Video footage showing a Disney employee attempting to fend off an alligator just feet away from a popular Splash Mountain ride full of parents and children has been uncovered online. The footage, uploaded in 2009, clearly shows a Disney staffer holding back the reptile with a stick as it attempts to approach unaware park visitors.

The video was found after the tragic death of a two-year-old boy called Lane Graves, who was killed by a 7ft (2.1m) alligator in the waters of Disney's Seven Seas Lagoon, just south of the Magic Kingdom near Disney's Grand Floridian Resort at around 9pm on Tuesday 14 June. The toddler was wading in shallow water being watched by his parents when the incident occurred.

In the video, the employee is spotted attempting to keep the alligator at bay by hitting it over the head and watching it intently as it tries to leave the water. Those on the Splash Mountain ride going past are completely unaware of what is going on just feet away.

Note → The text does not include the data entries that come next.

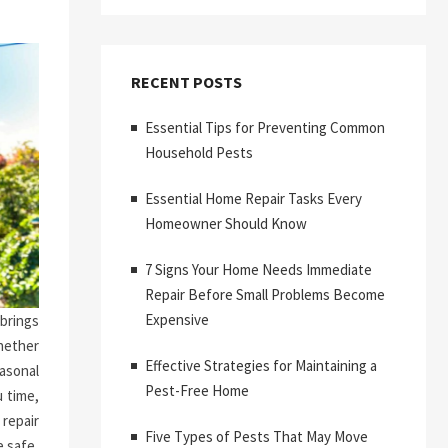
RECENT POSTS
Essential Tips for Preventing Common
Household Pests
Essential Home Repair Tasks Every
Homeowner Should Know
7 Signs Your Home Needs Immediate
Repair Before Small Problems Become
Expensive
brings
hether
Effective Strategies for Maintaining a
asonal
Pest-Free Home
 time,
repair
Five Types of Pests That May Move
 safe,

After the recent death, Walt Disney World resorts said it would urgently put up alligator warning signs in the area. Meanwhile, the resort's Vice President, Jacquee Wahler, said: "We are conducting a swift and thorough review of all of our processes and protocols. This includes the number, placement and wording of our signage and warnings."

Prior to the tragedy, the park had "no swimming" signs at the lagoon but no warnings about the potential of alligator attacks. Wahler elaborated: "We have a large property, and from time to time, we have to remove alligators from our property. Nearly one-third of Walt Disney World property is set aside as a conservation area and these areas attract a variety of native wildlife."

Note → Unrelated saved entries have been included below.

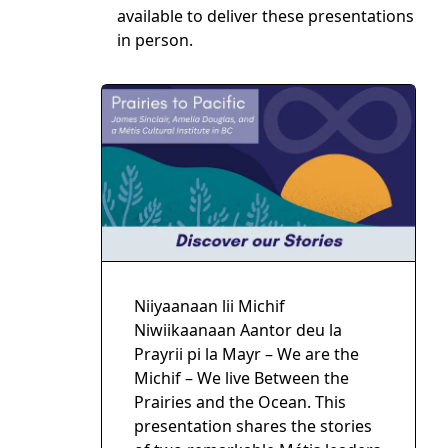
available to deliver these presentations
in person.
Niiyaanaan lii Michif
Niwiikaanaan Aantor deu la
Prayrii pi la Mayr – We are the
Michif – We live Between the
Prairies and the Ocean. This
presentation shares the stories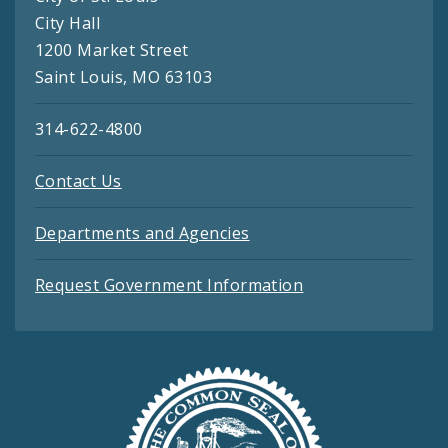
City Hall
1200 Market Street
Saint Louis, MO 63103
314-622-4800
Contact Us
Departments and Agencies
Request Government Information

As reported, local law enforcement and wildlife experts have previously applauded Disney for locating and removing gators from its waters, while ensuring that guests are not "unduly exposed" to the dangerous animals.

After the most recent attack, at least five alligators were caught and cut open in attempt to locate Lane' body, which was uncovered on 15 June "completely intact". The alligator involved in the attack is believed to have drowned the boy, said local police sheriff Jerry Demings.